------ The data ------

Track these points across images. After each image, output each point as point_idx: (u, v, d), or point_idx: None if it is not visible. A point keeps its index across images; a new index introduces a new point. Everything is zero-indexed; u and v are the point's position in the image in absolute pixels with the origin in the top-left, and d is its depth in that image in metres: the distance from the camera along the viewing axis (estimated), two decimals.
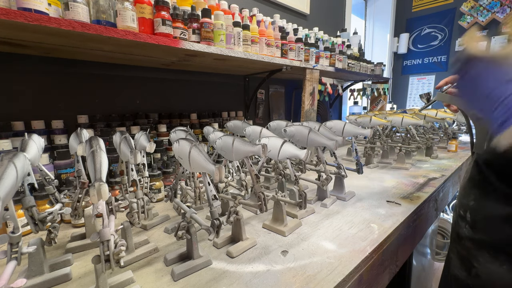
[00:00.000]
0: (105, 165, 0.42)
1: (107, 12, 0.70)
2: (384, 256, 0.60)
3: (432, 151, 1.35)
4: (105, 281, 0.41)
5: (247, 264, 0.51)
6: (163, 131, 1.04)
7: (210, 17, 0.92)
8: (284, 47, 1.26)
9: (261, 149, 0.54)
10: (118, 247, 0.37)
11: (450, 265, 0.61)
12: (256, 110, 1.72)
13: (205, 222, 0.49)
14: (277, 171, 0.82)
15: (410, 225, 0.72)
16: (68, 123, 0.87)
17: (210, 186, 0.51)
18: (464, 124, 1.67)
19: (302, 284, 0.44)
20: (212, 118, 1.30)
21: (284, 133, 0.82)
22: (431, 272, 1.57)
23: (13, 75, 0.85)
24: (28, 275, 0.45)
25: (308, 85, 1.40)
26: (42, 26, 0.56)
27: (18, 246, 0.38)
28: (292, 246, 0.56)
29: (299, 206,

------

■ Task
Restate every line of the data above word for word, with the images removed.

■ Response to the task
Track these points across images. After each image, output each point as point_idx: (u, v, d), or point_idx: None if it is not visible. A point keeps its index across images; a new index introduces a new point. Everything is zero-indexed; u and v are the point's position in the image in absolute pixels with the origin in the top-left, and d is its depth in that image in metres: the distance from the camera along the viewing axis (estimated), two decimals.
[00:00.000]
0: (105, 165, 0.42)
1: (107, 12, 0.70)
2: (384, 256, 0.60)
3: (432, 151, 1.35)
4: (105, 281, 0.41)
5: (247, 264, 0.51)
6: (163, 131, 1.04)
7: (210, 17, 0.92)
8: (284, 47, 1.26)
9: (261, 149, 0.54)
10: (118, 247, 0.37)
11: (450, 265, 0.61)
12: (256, 110, 1.72)
13: (205, 222, 0.49)
14: (277, 171, 0.82)
15: (410, 225, 0.72)
16: (68, 123, 0.87)
17: (210, 186, 0.51)
18: (464, 124, 1.67)
19: (302, 284, 0.44)
20: (212, 118, 1.30)
21: (284, 133, 0.82)
22: (431, 272, 1.57)
23: (13, 75, 0.85)
24: (28, 275, 0.45)
25: (308, 85, 1.40)
26: (42, 26, 0.56)
27: (18, 246, 0.38)
28: (292, 246, 0.56)
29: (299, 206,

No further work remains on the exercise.